If you’d like to manually test whether your server supports MCrypt you can use:
echo extension_loaded('mcrypt') ? 'Yup' : 'Nope';
- set_mode($mode)¶
Parameters: - $mode (int) – Valid PHP MCrypt mode constant
Returns: CI_Encrypt instance (method chaining)
Return type: CI_Encrypt
Permits you to set an Mcrypt mode. By default it uses MCRYPT_MODE_CBC. Example:
$this->encrypt->set_mode(MCRYPT_MODE_CFB);
Please visit php.net for a list of available modes.
- encode_from_legacy($string[, $legacy_mode = MCRYPT_MODE_ECB[, $key = '']])¶
Parameters: - $string (string) – String to encrypt
- $legacy_mode (int) – Valid PHP MCrypt cipher constant
- $key (string) – Encryption key
Returns: Newly encrypted string
Return type: string
Enables you to re-encode data that was originally encrypted with CodeIgniter 1.x to be compatible with the Encrypt library in CodeIgniter 2.x. It is only necessary to use this method if you have encrypted data stored permanently such as in a file or database and are on a server that supports Mcrypt. “Light” use encryption such as encrypted session data or transitory encrypted flashdata require no intervention on your part.
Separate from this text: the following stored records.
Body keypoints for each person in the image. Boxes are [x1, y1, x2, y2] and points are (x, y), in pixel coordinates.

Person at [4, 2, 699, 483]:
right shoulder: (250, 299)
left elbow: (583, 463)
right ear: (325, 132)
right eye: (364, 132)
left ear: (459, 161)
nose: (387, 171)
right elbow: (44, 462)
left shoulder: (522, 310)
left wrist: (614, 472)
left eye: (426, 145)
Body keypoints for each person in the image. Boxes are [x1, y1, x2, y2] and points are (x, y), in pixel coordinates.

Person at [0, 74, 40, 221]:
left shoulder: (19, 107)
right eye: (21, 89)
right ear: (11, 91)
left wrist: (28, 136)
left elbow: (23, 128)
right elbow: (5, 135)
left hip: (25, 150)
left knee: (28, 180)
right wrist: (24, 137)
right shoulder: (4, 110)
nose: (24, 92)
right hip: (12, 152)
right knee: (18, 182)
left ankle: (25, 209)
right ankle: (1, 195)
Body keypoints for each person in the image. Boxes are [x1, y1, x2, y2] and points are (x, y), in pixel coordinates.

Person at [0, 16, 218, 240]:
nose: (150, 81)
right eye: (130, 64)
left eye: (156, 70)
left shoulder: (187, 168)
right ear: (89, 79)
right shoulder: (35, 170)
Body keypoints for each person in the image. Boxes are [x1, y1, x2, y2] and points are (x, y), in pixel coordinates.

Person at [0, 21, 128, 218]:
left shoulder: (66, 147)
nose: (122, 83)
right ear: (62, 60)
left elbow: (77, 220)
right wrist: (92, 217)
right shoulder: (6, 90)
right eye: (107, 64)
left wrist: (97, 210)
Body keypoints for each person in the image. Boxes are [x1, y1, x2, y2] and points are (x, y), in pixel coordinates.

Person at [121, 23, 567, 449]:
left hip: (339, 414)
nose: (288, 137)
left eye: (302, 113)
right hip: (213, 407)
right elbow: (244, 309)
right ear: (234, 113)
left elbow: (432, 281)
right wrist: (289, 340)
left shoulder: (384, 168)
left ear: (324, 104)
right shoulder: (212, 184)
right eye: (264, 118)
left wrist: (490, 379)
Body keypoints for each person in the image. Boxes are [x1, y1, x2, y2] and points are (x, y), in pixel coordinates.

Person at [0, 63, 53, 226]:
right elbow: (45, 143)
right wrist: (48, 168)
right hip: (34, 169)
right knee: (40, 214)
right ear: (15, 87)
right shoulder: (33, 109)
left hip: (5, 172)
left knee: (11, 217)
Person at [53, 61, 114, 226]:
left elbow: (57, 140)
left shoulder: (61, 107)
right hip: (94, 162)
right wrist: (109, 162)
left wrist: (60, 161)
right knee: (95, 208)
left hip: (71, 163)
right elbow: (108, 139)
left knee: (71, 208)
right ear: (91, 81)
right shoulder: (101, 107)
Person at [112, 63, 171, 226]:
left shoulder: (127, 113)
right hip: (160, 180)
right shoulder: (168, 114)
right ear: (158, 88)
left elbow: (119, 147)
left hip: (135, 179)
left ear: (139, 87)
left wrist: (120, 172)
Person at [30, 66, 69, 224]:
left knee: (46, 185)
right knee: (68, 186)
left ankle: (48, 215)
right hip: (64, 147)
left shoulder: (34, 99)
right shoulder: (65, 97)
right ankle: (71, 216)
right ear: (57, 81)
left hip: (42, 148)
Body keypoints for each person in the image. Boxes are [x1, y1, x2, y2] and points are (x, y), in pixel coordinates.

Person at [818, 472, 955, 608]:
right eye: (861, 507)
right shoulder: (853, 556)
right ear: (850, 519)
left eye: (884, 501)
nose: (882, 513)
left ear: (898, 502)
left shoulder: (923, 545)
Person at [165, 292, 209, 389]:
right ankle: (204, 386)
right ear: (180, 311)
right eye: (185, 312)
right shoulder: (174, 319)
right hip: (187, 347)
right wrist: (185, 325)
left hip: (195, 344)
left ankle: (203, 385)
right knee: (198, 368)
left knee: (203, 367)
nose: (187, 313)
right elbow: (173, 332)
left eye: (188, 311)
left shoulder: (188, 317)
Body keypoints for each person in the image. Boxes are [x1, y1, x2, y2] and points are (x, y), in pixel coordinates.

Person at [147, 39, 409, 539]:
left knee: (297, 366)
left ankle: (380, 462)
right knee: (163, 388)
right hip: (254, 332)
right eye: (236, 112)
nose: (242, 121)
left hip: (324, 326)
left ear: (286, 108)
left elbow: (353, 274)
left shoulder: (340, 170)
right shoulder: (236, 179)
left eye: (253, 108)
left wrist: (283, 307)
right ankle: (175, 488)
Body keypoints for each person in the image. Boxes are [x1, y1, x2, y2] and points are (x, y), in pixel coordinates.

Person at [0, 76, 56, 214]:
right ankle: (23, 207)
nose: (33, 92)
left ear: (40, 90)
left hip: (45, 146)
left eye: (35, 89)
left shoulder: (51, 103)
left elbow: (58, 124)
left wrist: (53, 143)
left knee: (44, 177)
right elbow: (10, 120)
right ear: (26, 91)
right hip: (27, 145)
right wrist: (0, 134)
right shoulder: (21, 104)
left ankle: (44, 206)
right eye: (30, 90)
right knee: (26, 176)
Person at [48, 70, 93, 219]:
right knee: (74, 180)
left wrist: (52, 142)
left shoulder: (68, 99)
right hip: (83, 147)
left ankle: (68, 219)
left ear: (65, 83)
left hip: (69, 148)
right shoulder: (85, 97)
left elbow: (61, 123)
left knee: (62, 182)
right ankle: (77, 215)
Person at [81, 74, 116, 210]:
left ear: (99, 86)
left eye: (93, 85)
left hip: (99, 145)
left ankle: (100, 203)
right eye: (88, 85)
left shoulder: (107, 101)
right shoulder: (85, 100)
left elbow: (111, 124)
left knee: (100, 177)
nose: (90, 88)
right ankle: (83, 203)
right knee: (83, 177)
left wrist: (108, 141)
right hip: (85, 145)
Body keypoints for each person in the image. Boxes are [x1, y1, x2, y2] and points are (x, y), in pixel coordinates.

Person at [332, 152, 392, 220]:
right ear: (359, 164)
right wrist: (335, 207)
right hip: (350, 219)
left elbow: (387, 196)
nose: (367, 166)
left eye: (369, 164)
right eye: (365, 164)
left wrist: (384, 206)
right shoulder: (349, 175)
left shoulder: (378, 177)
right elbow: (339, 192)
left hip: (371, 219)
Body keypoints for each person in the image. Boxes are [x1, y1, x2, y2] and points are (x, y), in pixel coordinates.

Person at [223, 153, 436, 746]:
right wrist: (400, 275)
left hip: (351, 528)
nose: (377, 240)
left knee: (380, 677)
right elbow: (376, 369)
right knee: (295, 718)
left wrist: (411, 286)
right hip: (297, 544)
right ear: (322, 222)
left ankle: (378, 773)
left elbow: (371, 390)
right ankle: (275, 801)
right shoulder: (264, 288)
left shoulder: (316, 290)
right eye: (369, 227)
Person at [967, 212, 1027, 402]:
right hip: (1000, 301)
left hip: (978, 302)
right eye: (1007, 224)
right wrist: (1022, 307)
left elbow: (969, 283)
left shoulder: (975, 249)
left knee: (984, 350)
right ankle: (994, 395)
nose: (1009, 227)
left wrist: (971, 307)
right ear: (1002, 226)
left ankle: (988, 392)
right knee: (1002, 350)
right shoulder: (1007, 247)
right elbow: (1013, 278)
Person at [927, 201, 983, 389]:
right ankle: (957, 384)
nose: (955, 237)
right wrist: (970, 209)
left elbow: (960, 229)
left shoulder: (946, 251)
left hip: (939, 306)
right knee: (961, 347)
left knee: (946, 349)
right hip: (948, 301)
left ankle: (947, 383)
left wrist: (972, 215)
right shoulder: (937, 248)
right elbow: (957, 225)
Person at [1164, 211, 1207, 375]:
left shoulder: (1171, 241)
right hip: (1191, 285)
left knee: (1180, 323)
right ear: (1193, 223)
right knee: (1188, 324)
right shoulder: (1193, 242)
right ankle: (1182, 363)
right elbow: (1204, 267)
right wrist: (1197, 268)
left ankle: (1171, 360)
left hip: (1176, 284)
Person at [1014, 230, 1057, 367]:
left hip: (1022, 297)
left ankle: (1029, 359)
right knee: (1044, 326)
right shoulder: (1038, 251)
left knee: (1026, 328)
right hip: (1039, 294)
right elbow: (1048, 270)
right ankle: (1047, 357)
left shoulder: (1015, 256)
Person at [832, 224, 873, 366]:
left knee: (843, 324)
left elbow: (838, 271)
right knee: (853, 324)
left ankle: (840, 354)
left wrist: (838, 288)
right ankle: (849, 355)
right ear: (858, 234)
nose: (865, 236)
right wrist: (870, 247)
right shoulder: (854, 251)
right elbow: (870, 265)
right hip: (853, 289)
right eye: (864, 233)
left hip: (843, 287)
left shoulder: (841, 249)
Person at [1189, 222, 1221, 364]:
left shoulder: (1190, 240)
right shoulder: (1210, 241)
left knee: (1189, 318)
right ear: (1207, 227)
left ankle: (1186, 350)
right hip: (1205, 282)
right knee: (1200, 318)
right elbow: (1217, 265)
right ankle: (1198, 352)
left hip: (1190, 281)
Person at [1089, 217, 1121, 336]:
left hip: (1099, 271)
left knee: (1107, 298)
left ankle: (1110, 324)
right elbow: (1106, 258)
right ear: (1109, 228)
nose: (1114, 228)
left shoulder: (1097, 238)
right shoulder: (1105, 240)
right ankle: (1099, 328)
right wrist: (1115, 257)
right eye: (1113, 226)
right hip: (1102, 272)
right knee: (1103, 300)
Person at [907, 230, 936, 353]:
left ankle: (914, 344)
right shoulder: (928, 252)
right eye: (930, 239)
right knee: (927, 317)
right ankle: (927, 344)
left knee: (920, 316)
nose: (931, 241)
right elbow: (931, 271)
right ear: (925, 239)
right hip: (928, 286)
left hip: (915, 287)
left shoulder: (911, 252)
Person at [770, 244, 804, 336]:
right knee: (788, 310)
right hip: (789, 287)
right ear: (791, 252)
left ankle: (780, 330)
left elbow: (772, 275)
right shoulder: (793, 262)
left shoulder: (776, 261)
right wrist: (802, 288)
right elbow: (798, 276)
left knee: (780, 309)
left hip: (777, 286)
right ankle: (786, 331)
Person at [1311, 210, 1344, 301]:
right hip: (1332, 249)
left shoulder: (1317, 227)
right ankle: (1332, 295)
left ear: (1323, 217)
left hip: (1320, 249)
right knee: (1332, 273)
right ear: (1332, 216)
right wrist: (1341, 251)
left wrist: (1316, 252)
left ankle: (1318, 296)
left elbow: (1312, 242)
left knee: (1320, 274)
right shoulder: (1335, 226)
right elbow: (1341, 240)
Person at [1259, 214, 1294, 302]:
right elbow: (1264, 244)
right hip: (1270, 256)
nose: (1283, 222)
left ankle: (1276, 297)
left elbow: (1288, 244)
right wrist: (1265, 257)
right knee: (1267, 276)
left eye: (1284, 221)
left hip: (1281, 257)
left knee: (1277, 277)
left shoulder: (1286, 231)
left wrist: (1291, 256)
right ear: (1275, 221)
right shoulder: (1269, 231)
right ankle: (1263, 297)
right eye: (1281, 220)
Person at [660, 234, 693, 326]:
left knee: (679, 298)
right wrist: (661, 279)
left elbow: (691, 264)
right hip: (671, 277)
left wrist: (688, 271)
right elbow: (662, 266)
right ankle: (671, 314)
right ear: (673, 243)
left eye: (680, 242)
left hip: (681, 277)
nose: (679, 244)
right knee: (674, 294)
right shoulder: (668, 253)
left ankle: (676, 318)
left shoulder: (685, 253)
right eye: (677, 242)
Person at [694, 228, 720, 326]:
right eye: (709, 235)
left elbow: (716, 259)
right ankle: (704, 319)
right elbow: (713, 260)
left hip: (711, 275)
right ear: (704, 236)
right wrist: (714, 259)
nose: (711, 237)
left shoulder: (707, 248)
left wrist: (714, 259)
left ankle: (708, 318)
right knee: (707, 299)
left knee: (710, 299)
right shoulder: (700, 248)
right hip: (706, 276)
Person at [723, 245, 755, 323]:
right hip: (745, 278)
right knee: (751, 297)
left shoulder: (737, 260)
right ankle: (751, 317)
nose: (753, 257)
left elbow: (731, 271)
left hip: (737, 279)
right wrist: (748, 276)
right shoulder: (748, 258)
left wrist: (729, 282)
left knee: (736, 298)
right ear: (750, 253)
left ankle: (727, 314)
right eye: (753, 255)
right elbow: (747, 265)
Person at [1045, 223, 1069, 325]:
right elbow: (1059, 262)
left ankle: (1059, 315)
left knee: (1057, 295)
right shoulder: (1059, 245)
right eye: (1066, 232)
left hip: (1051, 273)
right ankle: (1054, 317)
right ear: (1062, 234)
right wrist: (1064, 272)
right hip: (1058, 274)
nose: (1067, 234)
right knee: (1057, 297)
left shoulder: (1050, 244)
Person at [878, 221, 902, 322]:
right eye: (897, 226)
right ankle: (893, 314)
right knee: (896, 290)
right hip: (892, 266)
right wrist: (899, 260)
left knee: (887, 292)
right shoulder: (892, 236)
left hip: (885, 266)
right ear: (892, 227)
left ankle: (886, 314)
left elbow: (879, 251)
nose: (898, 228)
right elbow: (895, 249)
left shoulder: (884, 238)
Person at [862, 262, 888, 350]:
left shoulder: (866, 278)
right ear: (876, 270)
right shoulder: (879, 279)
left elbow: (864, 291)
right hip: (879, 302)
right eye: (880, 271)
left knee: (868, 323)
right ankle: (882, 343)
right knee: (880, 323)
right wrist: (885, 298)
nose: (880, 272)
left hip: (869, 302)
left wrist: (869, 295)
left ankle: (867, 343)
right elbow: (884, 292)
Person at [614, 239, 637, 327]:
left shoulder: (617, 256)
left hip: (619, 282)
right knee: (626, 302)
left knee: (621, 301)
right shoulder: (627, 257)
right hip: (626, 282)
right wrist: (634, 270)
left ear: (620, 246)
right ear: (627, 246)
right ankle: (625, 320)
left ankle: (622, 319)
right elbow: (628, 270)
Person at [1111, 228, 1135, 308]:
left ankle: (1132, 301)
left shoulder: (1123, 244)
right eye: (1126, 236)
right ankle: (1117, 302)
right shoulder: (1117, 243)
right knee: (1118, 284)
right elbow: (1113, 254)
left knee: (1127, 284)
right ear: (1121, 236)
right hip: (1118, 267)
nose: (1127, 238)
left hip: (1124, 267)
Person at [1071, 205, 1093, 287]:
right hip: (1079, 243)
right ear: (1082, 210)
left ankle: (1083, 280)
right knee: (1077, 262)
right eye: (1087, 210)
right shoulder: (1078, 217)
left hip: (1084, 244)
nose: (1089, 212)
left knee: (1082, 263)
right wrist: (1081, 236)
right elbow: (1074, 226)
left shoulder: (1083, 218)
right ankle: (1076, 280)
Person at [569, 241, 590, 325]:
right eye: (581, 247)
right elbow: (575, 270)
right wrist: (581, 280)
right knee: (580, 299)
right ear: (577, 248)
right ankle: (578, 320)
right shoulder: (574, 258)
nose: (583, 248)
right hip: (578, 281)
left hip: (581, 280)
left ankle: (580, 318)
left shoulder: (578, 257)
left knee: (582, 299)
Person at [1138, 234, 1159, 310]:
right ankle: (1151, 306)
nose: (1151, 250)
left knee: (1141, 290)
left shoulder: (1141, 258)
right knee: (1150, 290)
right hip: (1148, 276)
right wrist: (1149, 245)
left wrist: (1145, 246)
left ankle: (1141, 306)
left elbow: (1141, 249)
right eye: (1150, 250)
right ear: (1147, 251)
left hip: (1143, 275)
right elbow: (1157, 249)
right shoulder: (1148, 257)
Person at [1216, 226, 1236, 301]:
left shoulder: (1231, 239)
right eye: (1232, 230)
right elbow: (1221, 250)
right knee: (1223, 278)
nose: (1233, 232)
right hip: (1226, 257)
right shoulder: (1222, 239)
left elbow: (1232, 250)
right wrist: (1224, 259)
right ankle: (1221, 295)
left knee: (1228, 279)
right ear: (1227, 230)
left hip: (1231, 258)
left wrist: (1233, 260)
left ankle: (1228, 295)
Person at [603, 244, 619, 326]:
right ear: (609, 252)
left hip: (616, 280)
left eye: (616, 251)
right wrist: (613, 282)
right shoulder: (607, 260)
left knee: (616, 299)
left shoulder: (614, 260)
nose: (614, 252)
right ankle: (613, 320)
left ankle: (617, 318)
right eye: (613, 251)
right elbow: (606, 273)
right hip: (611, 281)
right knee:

However, existing encrypted Sessions will be destroyed since data encrypted prior to 2.x will not be decoded.
Important
Why only a method to re-encode the data instead of maintaining legacy methods for both encoding and decoding? The algorithms in the Encrypt library have improved in CodeIgniter 2.x both for performance and security, and we do not wish to encourage continued use of the older methods. You can of course extend the Encryption library if you wish and replace the new methods with the old and retain seamless compatibility with CodeIgniter 1.x encrypted data, but this a decision that a developer should make cautiously and deliberately, if at all.
$new_data = $this->encrypt->encode_from_legacy($old_encrypted_string);
Parameter Default Description $orig_data n/a The original encrypted data from CodeIgniter 1.x’s Encryption library $legacy_mode MCRYPT_MODE_ECB The Mcrypt mode that was used to generate the original encrypted data. CodeIgniter 1.x’s default was MCRYPT_MODE_ECB, and it will assume that to be the case unless overridden by this parameter. $key n/a The encryption key. This it typically specified in your config file as outlined above.